Laurentina Esser foi além: “[…] ele desapropriou famílias, jogou para fora dos ranchos, botou fogo nos ranchos, para as famílias não voltar e fez sumir […] e, ainda tomou o que elas tinham plantado”.

História longe de acabar

O Estado não tinha a menor dúvida de que o Grilo Santa Cruz estava inteiramente comprovado. Por conta disso, o DGTC instalou a 9.ª Inspetoria Regional de Terras e Colonização em Cascavel “para organizar a distribuição da terra na região, legalizando a situação dos posseiros que se encontravam na área com morada habitual e cultura efetiva da terra” (Maurilio Rompatto, Conflitos agrários no oeste do Paraná – O caso do “Grilo Santa Cruz” na colonização de Nova Aurora [1952-1958]).

Adízio Figueiredo depois saiu de cena ao não suportar as dificuldades para manter seu projeto de colonização, mas Oscar Martinez adquiriu o Grilo Santa Cruz e criou ali uma das mais prósperas cidades do Oeste paranaense: Assis Chateaubriand.  

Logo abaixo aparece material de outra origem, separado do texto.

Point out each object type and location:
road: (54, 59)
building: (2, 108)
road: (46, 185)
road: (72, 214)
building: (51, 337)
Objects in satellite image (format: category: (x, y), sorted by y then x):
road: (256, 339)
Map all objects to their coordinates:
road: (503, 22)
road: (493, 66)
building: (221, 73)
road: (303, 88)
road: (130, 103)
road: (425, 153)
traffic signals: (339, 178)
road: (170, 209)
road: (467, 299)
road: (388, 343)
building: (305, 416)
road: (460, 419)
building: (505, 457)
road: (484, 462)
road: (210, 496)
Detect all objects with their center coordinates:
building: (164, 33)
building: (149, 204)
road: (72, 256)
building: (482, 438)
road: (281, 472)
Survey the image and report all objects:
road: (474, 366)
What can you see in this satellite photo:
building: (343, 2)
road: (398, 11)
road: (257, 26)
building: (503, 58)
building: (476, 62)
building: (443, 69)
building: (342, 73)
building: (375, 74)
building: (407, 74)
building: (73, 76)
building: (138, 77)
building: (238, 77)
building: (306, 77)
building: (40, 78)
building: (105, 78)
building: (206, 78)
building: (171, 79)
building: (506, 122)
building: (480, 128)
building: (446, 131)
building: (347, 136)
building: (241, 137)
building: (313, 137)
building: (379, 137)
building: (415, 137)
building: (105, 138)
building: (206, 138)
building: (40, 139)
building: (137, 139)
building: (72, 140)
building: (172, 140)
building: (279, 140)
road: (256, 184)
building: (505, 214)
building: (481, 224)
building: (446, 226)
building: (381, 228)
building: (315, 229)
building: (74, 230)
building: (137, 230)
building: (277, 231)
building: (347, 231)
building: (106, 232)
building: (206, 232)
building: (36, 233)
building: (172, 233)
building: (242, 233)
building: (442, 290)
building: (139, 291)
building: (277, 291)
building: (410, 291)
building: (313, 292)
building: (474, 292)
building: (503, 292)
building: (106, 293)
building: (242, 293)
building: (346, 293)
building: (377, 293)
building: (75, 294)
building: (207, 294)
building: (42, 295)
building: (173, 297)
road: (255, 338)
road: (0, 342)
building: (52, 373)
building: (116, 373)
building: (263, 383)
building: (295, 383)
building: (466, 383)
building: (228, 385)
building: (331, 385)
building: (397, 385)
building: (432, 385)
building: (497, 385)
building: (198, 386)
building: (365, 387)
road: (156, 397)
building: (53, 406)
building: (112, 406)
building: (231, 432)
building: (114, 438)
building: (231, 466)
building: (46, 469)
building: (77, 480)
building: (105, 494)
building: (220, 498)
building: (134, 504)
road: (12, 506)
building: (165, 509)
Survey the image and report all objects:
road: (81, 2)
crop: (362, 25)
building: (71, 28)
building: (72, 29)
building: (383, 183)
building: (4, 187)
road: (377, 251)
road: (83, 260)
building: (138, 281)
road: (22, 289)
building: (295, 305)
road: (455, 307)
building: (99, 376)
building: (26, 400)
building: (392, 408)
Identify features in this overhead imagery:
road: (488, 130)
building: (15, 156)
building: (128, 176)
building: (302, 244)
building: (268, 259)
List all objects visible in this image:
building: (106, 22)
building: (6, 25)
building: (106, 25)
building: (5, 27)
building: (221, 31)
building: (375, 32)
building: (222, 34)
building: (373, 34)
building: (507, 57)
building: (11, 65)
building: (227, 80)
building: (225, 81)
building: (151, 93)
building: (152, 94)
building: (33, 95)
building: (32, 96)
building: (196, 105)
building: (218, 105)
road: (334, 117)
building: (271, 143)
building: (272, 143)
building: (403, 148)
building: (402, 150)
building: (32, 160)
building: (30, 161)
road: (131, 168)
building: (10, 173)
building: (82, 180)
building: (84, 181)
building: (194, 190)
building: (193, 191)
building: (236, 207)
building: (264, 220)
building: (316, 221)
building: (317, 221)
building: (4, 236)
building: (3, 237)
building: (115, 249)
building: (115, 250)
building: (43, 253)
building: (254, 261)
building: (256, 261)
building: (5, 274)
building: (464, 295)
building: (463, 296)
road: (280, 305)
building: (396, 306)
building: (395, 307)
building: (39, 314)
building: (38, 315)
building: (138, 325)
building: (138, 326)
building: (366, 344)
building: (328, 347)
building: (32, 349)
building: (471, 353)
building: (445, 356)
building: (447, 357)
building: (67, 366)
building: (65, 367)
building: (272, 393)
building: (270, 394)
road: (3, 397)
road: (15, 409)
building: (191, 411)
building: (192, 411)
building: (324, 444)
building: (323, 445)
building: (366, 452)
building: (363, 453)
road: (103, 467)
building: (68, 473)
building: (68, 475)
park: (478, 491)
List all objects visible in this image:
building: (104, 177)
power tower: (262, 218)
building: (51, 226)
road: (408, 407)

“Tão logo adquirem os títulos de propriedade, os colonizadores da União do Oeste começam os preparativos para lotear e vender as terras da fazenda Santa Cruz, Cachoeira ou Rio dos Patos. O primeiro passo nesse sentido foi começar pela limpeza da área expulsando os posseiros que a ocupavam. […]. Logo, os rumores de violência cometida pela colonizadora contra os posseiros começaram a chegar à capital do Estado (Maurilio Rompatto).

As colonizadoras, efetivamente, trouxeram progresso para a região, plantando cidades prósperas, mas, com raras exceções, estão ligadas a práticas de violência e derramamento de sangue. 

Uma história que ainda terá novos e surpreendentes desdobramentos – um dos quais a evidência de que o tempo e os desentendimentos entre governos e a Justiça conseguem tornar perfeito um crime comprovado.